Well sorry to hear about your potato head Netflix watching "teacher". But here we go! For part (a) we have:
(a)
m=0.3kg, F=201 N, [tex]\Delta x=-1.30[/tex] this is negative because our if we think of an undrawn bow as a zero, pulling it back 1.30 meters means -1.30 meters. First we will solve for the acceleration by using F=ma and so:
[tex]F=ma\\\\a=\frac{F}{m}=\frac{201N}{0.3kg}=670m/s^2[/tex]
Next we will use the following kinematic equation to solve for our initial velocity, note that our final velocity is zero since eventually it will stop and so:
[tex]v_{final}^2=v_{initial}^2+2ad[/tex]
where a is acceleration, and d is distance our bow was drawn and so:
[tex]0=v_{initial}^2+2(670)(-1.30)\\\\1742=v_{initial}^2\\\\\sqrt{1741}=v_{initial}\\41.74m/s=v_{initial}[/tex]
So the arrow leaves the bow at approximately 41.74 m/s (that's about 91.71 miles per hour ouch).
(a) Initial velocity = 41.74 m/s
(b)
Next If the arrow is shot an arrow straight up we have to worry about gravity (g = -9.8 m/s^2) "pushing" the arrow down as your arrow goes up higher and higher (ignoring air resistance) we have:
[tex]v_{final}=v_{initial}+at\\\\[/tex]
Note that the final velocity in this system is zero, at that point the arrow will come right down since it has no more velocity upwards therefore we have:
[tex]0=41.74+(-9.8)t[/tex]
[tex]0-41.74=41.74-41.74+(-9.8)t\\\\-41.74=-9.8t\\\\[/tex]

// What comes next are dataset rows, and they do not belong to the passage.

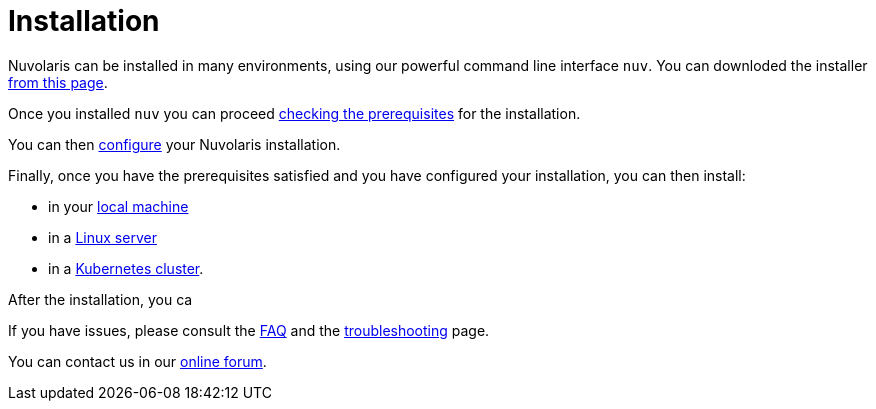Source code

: = Installation

Nuvolaris can be installed in many environments, using our powerful  command line interface `nuv`. You can downloded the installer xref:download.adoc[from this page].

Once you installed `nuv` you can proceed   xref:prereq[checking the prerequisites] for the installation.

You can then xref:configure.adoc[configure] your Nuvolaris installation. 

Finally, once you have the prerequisites satisfied and you have configured your installation,  you can then install:

* in your xref:install-local.adoc[local machine]
* in a xref:install-server.adoc[Linux server]
* in a xref:install-cluster.adoc[Kubernetes cluster].

After the installation, you ca

If you have issues, please consult the xref:faq.adoc[FAQ] and the xref:debug.adoc[troubleshooting] page. 

You can contact us in our http://nuvolaris.discourse.group[online forum].
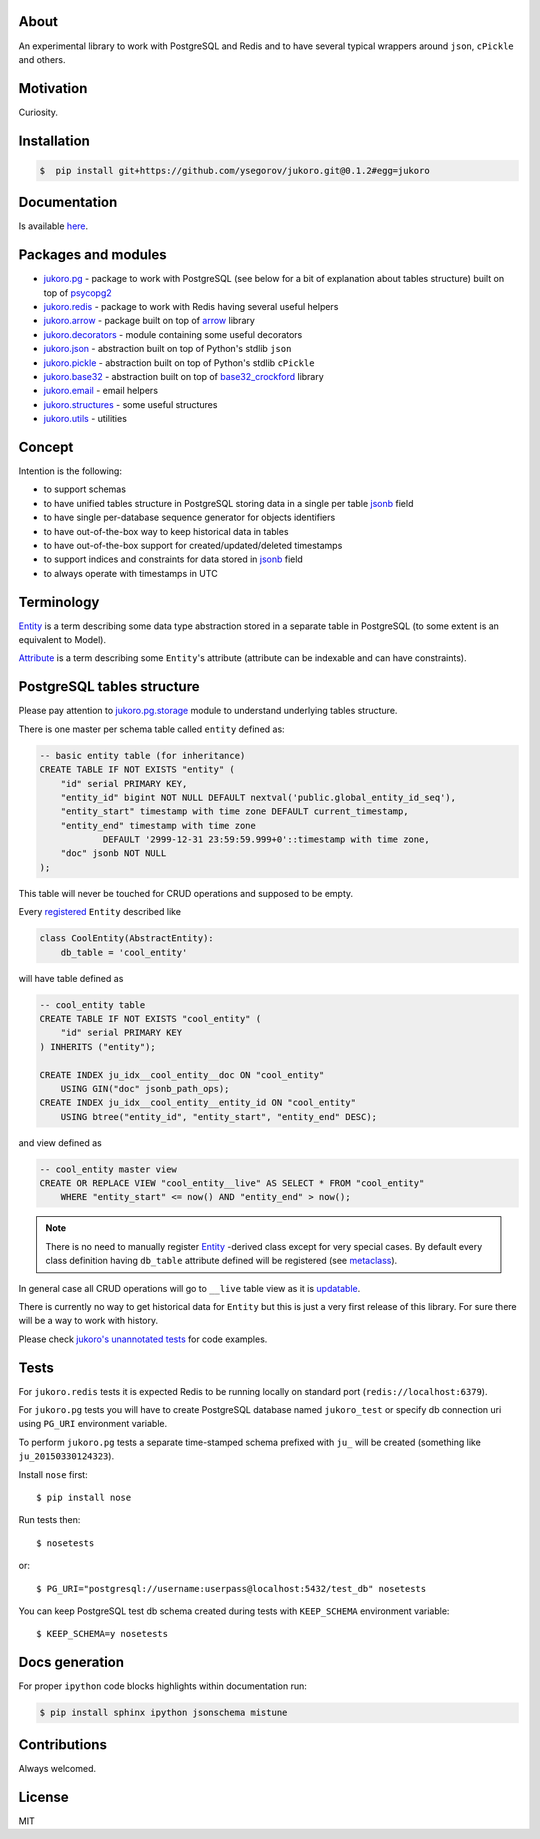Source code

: 
About
=====

An experimental library to work with PostgreSQL and Redis and to have several
typical wrappers around ``json``, ``cPickle`` and others.


Motivation
==========

Curiosity.


Installation
============

.. code-block:: bash

    $  pip install git+https://github.com/ysegorov/jukoro.git@0.1.2#egg=jukoro


Documentation
=============

Is available `here <https://ysegorov.github.io/jukoro>`_.


Packages and modules
====================

- `jukoro.pg <http://ysegorov.github.io/jukoro/jukoro.pg.html>`_ -
  package to work with PostgreSQL (see below for a bit of
  explanation about tables structure) built on top of `psycopg2
  <http://initd.org/psycopg/docs/>`_
- `jukoro.redis <http://ysegorov.github.io/jukoro/jukoro.redis.html>`_ -
  package to work with Redis having several useful helpers
- `jukoro.arrow <http://ysegorov.github.io/jukoro/jukoro.arrow.html>`_ -
  package built on top of `arrow <http://crsmithdev.com/arrow/>`_ library
- `jukoro.decorators
  <http://ysegorov.github.io/jukoro/jukoro.html#module-jukoro.decorators>`_
  - module containing some useful decorators
- `jukoro.json
  <http://ysegorov.github.io/jukoro/jukoro.html#module-jukoro.json>`_
  - abstraction built on top of Python's stdlib ``json``
- `jukoro.pickle
  <http://ysegorov.github.io/jukoro/jukoro.html#module-jukoro.pickle>`_
  - abstraction built on top of Python's stdlib ``cPickle``
- `jukoro.base32
  <http://ysegorov.github.io/jukoro/jukoro.html#module-jukoro.base32>`_
  - abstraction built on top of `base32_crockford
  <https://github.com/jbittel/base32-crockford>`_ library
- `jukoro.email
  <http://ysegorov.github.io/jukoro/jukoro.html#module-jukoro.email>`_
  - email helpers
- `jukoro.structures
  <http://ysegorov.github.io/jukoro/jukoro.html#module-jukoro.structures>`_
  - some useful structures
- `jukoro.utils
  <http://ysegorov.github.io/jukoro/jukoro.html#module-jukoro.utils>`_
  - utilities


Concept
=======

Intention is the following:

- to support schemas
- to have unified tables structure in PostgreSQL storing data in a single per
  table jsonb_ field
- to have single per-database sequence generator for objects identifiers
- to have out-of-the-box way to keep historical data in tables
- to have out-of-the-box support for created/updated/deleted timestamps
- to support indices and constraints for data stored in jsonb_ field
- to always operate with timestamps in UTC

.. _jsonb: http://www.postgresql.org/docs/9.4/static/datatype-json.html


Terminology
===========

`Entity
<http://ysegorov.github.io/jukoro/jukoro.pg.html#jukoro.pg.entity.AbstractEntity>`_
is a term describing some data type abstraction stored
in a separate table in PostgreSQL (to some extent is an equivalent to Model).

`Attribute
<http://ysegorov.github.io/jukoro/jukoro.pg.html#jukoro.pg.attrs.Attr>`_
is a term describing some ``Entity``'s attribute
(attribute can be indexable and can have constraints).


PostgreSQL tables structure
===========================

Please pay attention to `jukoro.pg.storage
<http://ysegorov.github.io/jukoro/jukoro.pg.html#module-jukoro.pg.storage>`_
module to understand underlying tables structure.

There is one master per schema table called ``entity`` defined as:

.. code-block:: sql

    -- basic entity table (for inheritance)
    CREATE TABLE IF NOT EXISTS "entity" (
        "id" serial PRIMARY KEY,
        "entity_id" bigint NOT NULL DEFAULT nextval('public.global_entity_id_seq'),
        "entity_start" timestamp with time zone DEFAULT current_timestamp,
        "entity_end" timestamp with time zone
                DEFAULT '2999-12-31 23:59:59.999+0'::timestamp with time zone,
        "doc" jsonb NOT NULL
    );

This table will never be touched for CRUD operations and supposed to be empty.

Every `registered
<http://ysegorov.github.io/jukoro/jukoro.pg.html#jukoro.pg.storage.register>`_
``Entity`` described like

.. code-block:: python

    class CoolEntity(AbstractEntity):
        db_table = 'cool_entity'


will have table defined as

.. code-block:: sql

    -- cool_entity table
    CREATE TABLE IF NOT EXISTS "cool_entity" (
        "id" serial PRIMARY KEY
    ) INHERITS ("entity");

    CREATE INDEX ju_idx__cool_entity__doc ON "cool_entity"
        USING GIN("doc" jsonb_path_ops);
    CREATE INDEX ju_idx__cool_entity__entity_id ON "cool_entity"
        USING btree("entity_id", "entity_start", "entity_end" DESC);

and view defined as

.. code-block:: sql

    -- cool_entity master view
    CREATE OR REPLACE VIEW "cool_entity__live" AS SELECT * FROM "cool_entity"
        WHERE "entity_start" <= now() AND "entity_end" > now();


.. note:: There is no need to manually register `Entity
    <http://ysegorov.github.io/jukoro/jukoro.pg.html#jukoro.pg.entity.AbstractEntity>`_
    -derived class except for very special
    cases. By default every class definition having ``db_table`` attribute
    defined will be registered (see `metaclass
    <http://ysegorov.github.io/jukoro/jukoro.pg.html#jukoro.pg.entity.EntityMeta>`_).

In general case all CRUD operations will go to ``__live`` table view as it is
updatable_.

.. _updatable: http://www.postgresql.org/docs/9.3/static/sql-createview.html

There is currently no way to get historical data for ``Entity`` but this is
just a very first release of this library. For sure there will be a way to work
with history.

Please check `jukoro's unannotated tests
<https://github.com/ysegorov/jukoro/tree/master/tests>`_ for code examples.


Tests
=====

For ``jukoro.redis`` tests it is expected Redis to be running locally
on standard port (``redis://localhost:6379``).

For ``jukoro.pg`` tests you will have to create PostgreSQL database named
``jukoro_test`` or specify db connection uri using ``PG_URI`` environment
variable.

To perform ``jukoro.pg`` tests a separate time-stamped schema prefixed with
``ju_`` will be created (something like ``ju_20150330124323``).

Install ``nose`` first::

    $ pip install nose

Run tests then::

    $ nosetests

or::

    $ PG_URI="postgresql://username:userpass@localhost:5432/test_db" nosetests


You can keep PostgreSQL test db schema created during tests with
``KEEP_SCHEMA`` environment variable::

    $ KEEP_SCHEMA=y nosetests


Docs generation
===============

For proper ``ipython`` code blocks highlights within documentation run:

.. code-block:: bash

    $ pip install sphinx ipython jsonschema mistune


Contributions
=============

Always welcomed.


License
=======

MIT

[tex]\frac{-41.74}{-9.8}=\frac{-9.8t}{-9.8} \\\\4.26=t[/tex]
Therefore it will take 4.26 seconds for the arrow to stop and return back down, meaning that the arrow will reach it's max height at that time. Finally we can figure out what that height is by using another kinematic equation:
[tex]h=v_{initial}t+\frac{1}{2}gt^2[/tex]
Where g=-9.8, initial velocity=41.74 m/s and t=4.26 seconds and so:
[tex]h=(41.74)(4.26)+\frac{1}{2}(-9.8)(4.26)^2\\\\h=88.89m[/tex]
So the arrow will reach a max height of 88.89 meters (about 292 ft).
(b) 88.89 meters